TEXT TO READ —
Skip to content

bpf:nat When DSR and PER_PACKET_LB are enabled, cilium connectivity tests fail. #41962

@gyutaeb

Description

@gyutaeb

Is there an existing issue for this?

  • I have searched the existing issues

Version

equal or higher than v1.18.2 and lower than v1.19.0

What happened?

When DSR and PER_PACKET_LB are enabled, connections fail if a client pod sends a request to a remote nodes's NodePort service while the server pod is located on the same node as the client. This issue causes the cilium connectivity tests to fail.

EXERCISE OBJECTIVE —
Answer these questions about the bug report.
1. Which two features must both be enabled for the failure to occur?
2. What version range does the bug report give?
3. In the failing case, where is the server pod located?

GIVEN INFORMATION —
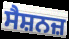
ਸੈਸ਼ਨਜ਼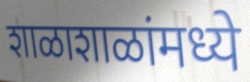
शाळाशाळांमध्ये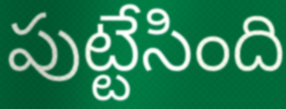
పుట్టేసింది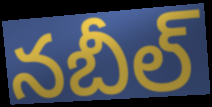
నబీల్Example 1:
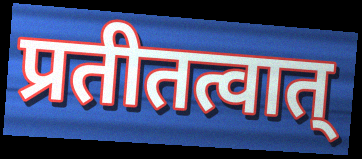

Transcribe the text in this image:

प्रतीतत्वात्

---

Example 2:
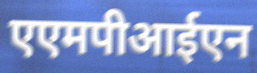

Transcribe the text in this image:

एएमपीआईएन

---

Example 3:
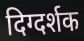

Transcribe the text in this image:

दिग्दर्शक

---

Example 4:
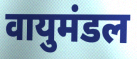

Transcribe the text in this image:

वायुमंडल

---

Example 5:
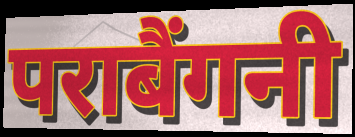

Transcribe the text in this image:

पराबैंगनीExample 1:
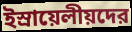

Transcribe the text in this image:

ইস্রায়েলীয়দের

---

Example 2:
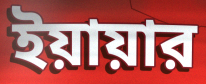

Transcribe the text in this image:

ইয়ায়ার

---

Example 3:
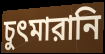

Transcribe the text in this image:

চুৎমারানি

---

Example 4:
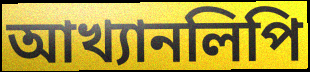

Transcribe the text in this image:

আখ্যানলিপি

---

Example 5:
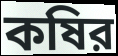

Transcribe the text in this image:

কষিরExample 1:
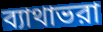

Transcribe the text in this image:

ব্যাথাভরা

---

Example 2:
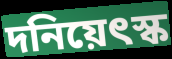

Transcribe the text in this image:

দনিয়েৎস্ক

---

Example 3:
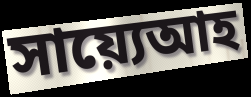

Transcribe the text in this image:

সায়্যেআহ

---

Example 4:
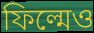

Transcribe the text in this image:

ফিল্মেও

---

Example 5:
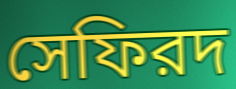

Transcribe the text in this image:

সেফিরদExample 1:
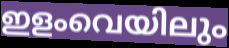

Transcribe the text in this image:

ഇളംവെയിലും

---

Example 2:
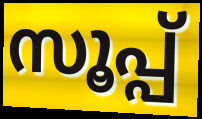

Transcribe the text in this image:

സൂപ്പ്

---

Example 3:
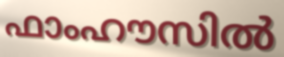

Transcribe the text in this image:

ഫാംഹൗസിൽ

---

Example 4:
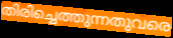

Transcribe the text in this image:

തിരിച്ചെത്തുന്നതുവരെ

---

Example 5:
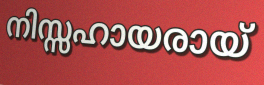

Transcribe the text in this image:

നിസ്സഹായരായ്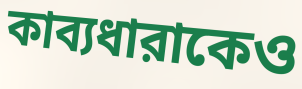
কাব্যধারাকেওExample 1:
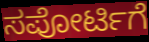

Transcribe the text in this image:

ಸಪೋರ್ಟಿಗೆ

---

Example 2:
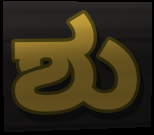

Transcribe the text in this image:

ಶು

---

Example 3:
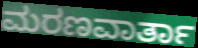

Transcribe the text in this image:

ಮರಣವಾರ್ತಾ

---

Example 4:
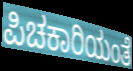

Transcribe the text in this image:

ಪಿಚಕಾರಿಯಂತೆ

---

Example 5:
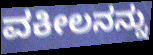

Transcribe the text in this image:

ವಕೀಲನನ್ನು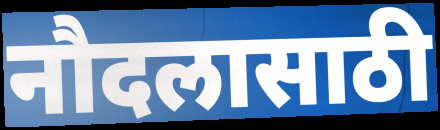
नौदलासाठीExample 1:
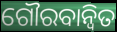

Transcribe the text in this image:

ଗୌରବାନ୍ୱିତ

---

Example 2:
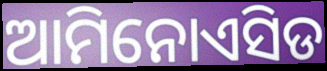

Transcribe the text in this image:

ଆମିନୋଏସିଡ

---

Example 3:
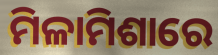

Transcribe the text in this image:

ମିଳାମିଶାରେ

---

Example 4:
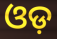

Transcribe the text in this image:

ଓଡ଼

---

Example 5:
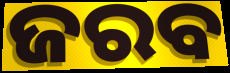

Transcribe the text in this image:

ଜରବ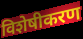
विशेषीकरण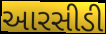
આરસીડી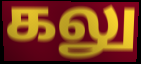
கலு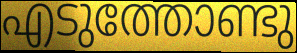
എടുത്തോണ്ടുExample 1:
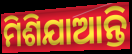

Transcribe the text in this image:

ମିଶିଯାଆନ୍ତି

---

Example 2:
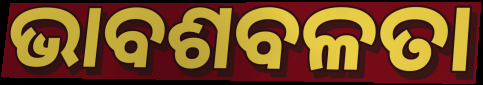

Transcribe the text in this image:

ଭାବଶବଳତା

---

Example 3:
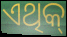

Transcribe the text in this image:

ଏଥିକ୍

RESULT FOR THIS EXERCISE —
1. DSR and PER_PACKET_LB.
2. Equal to or higher than v1.18.2 and lower than v1.19.0.
3. On the same node as the client pod.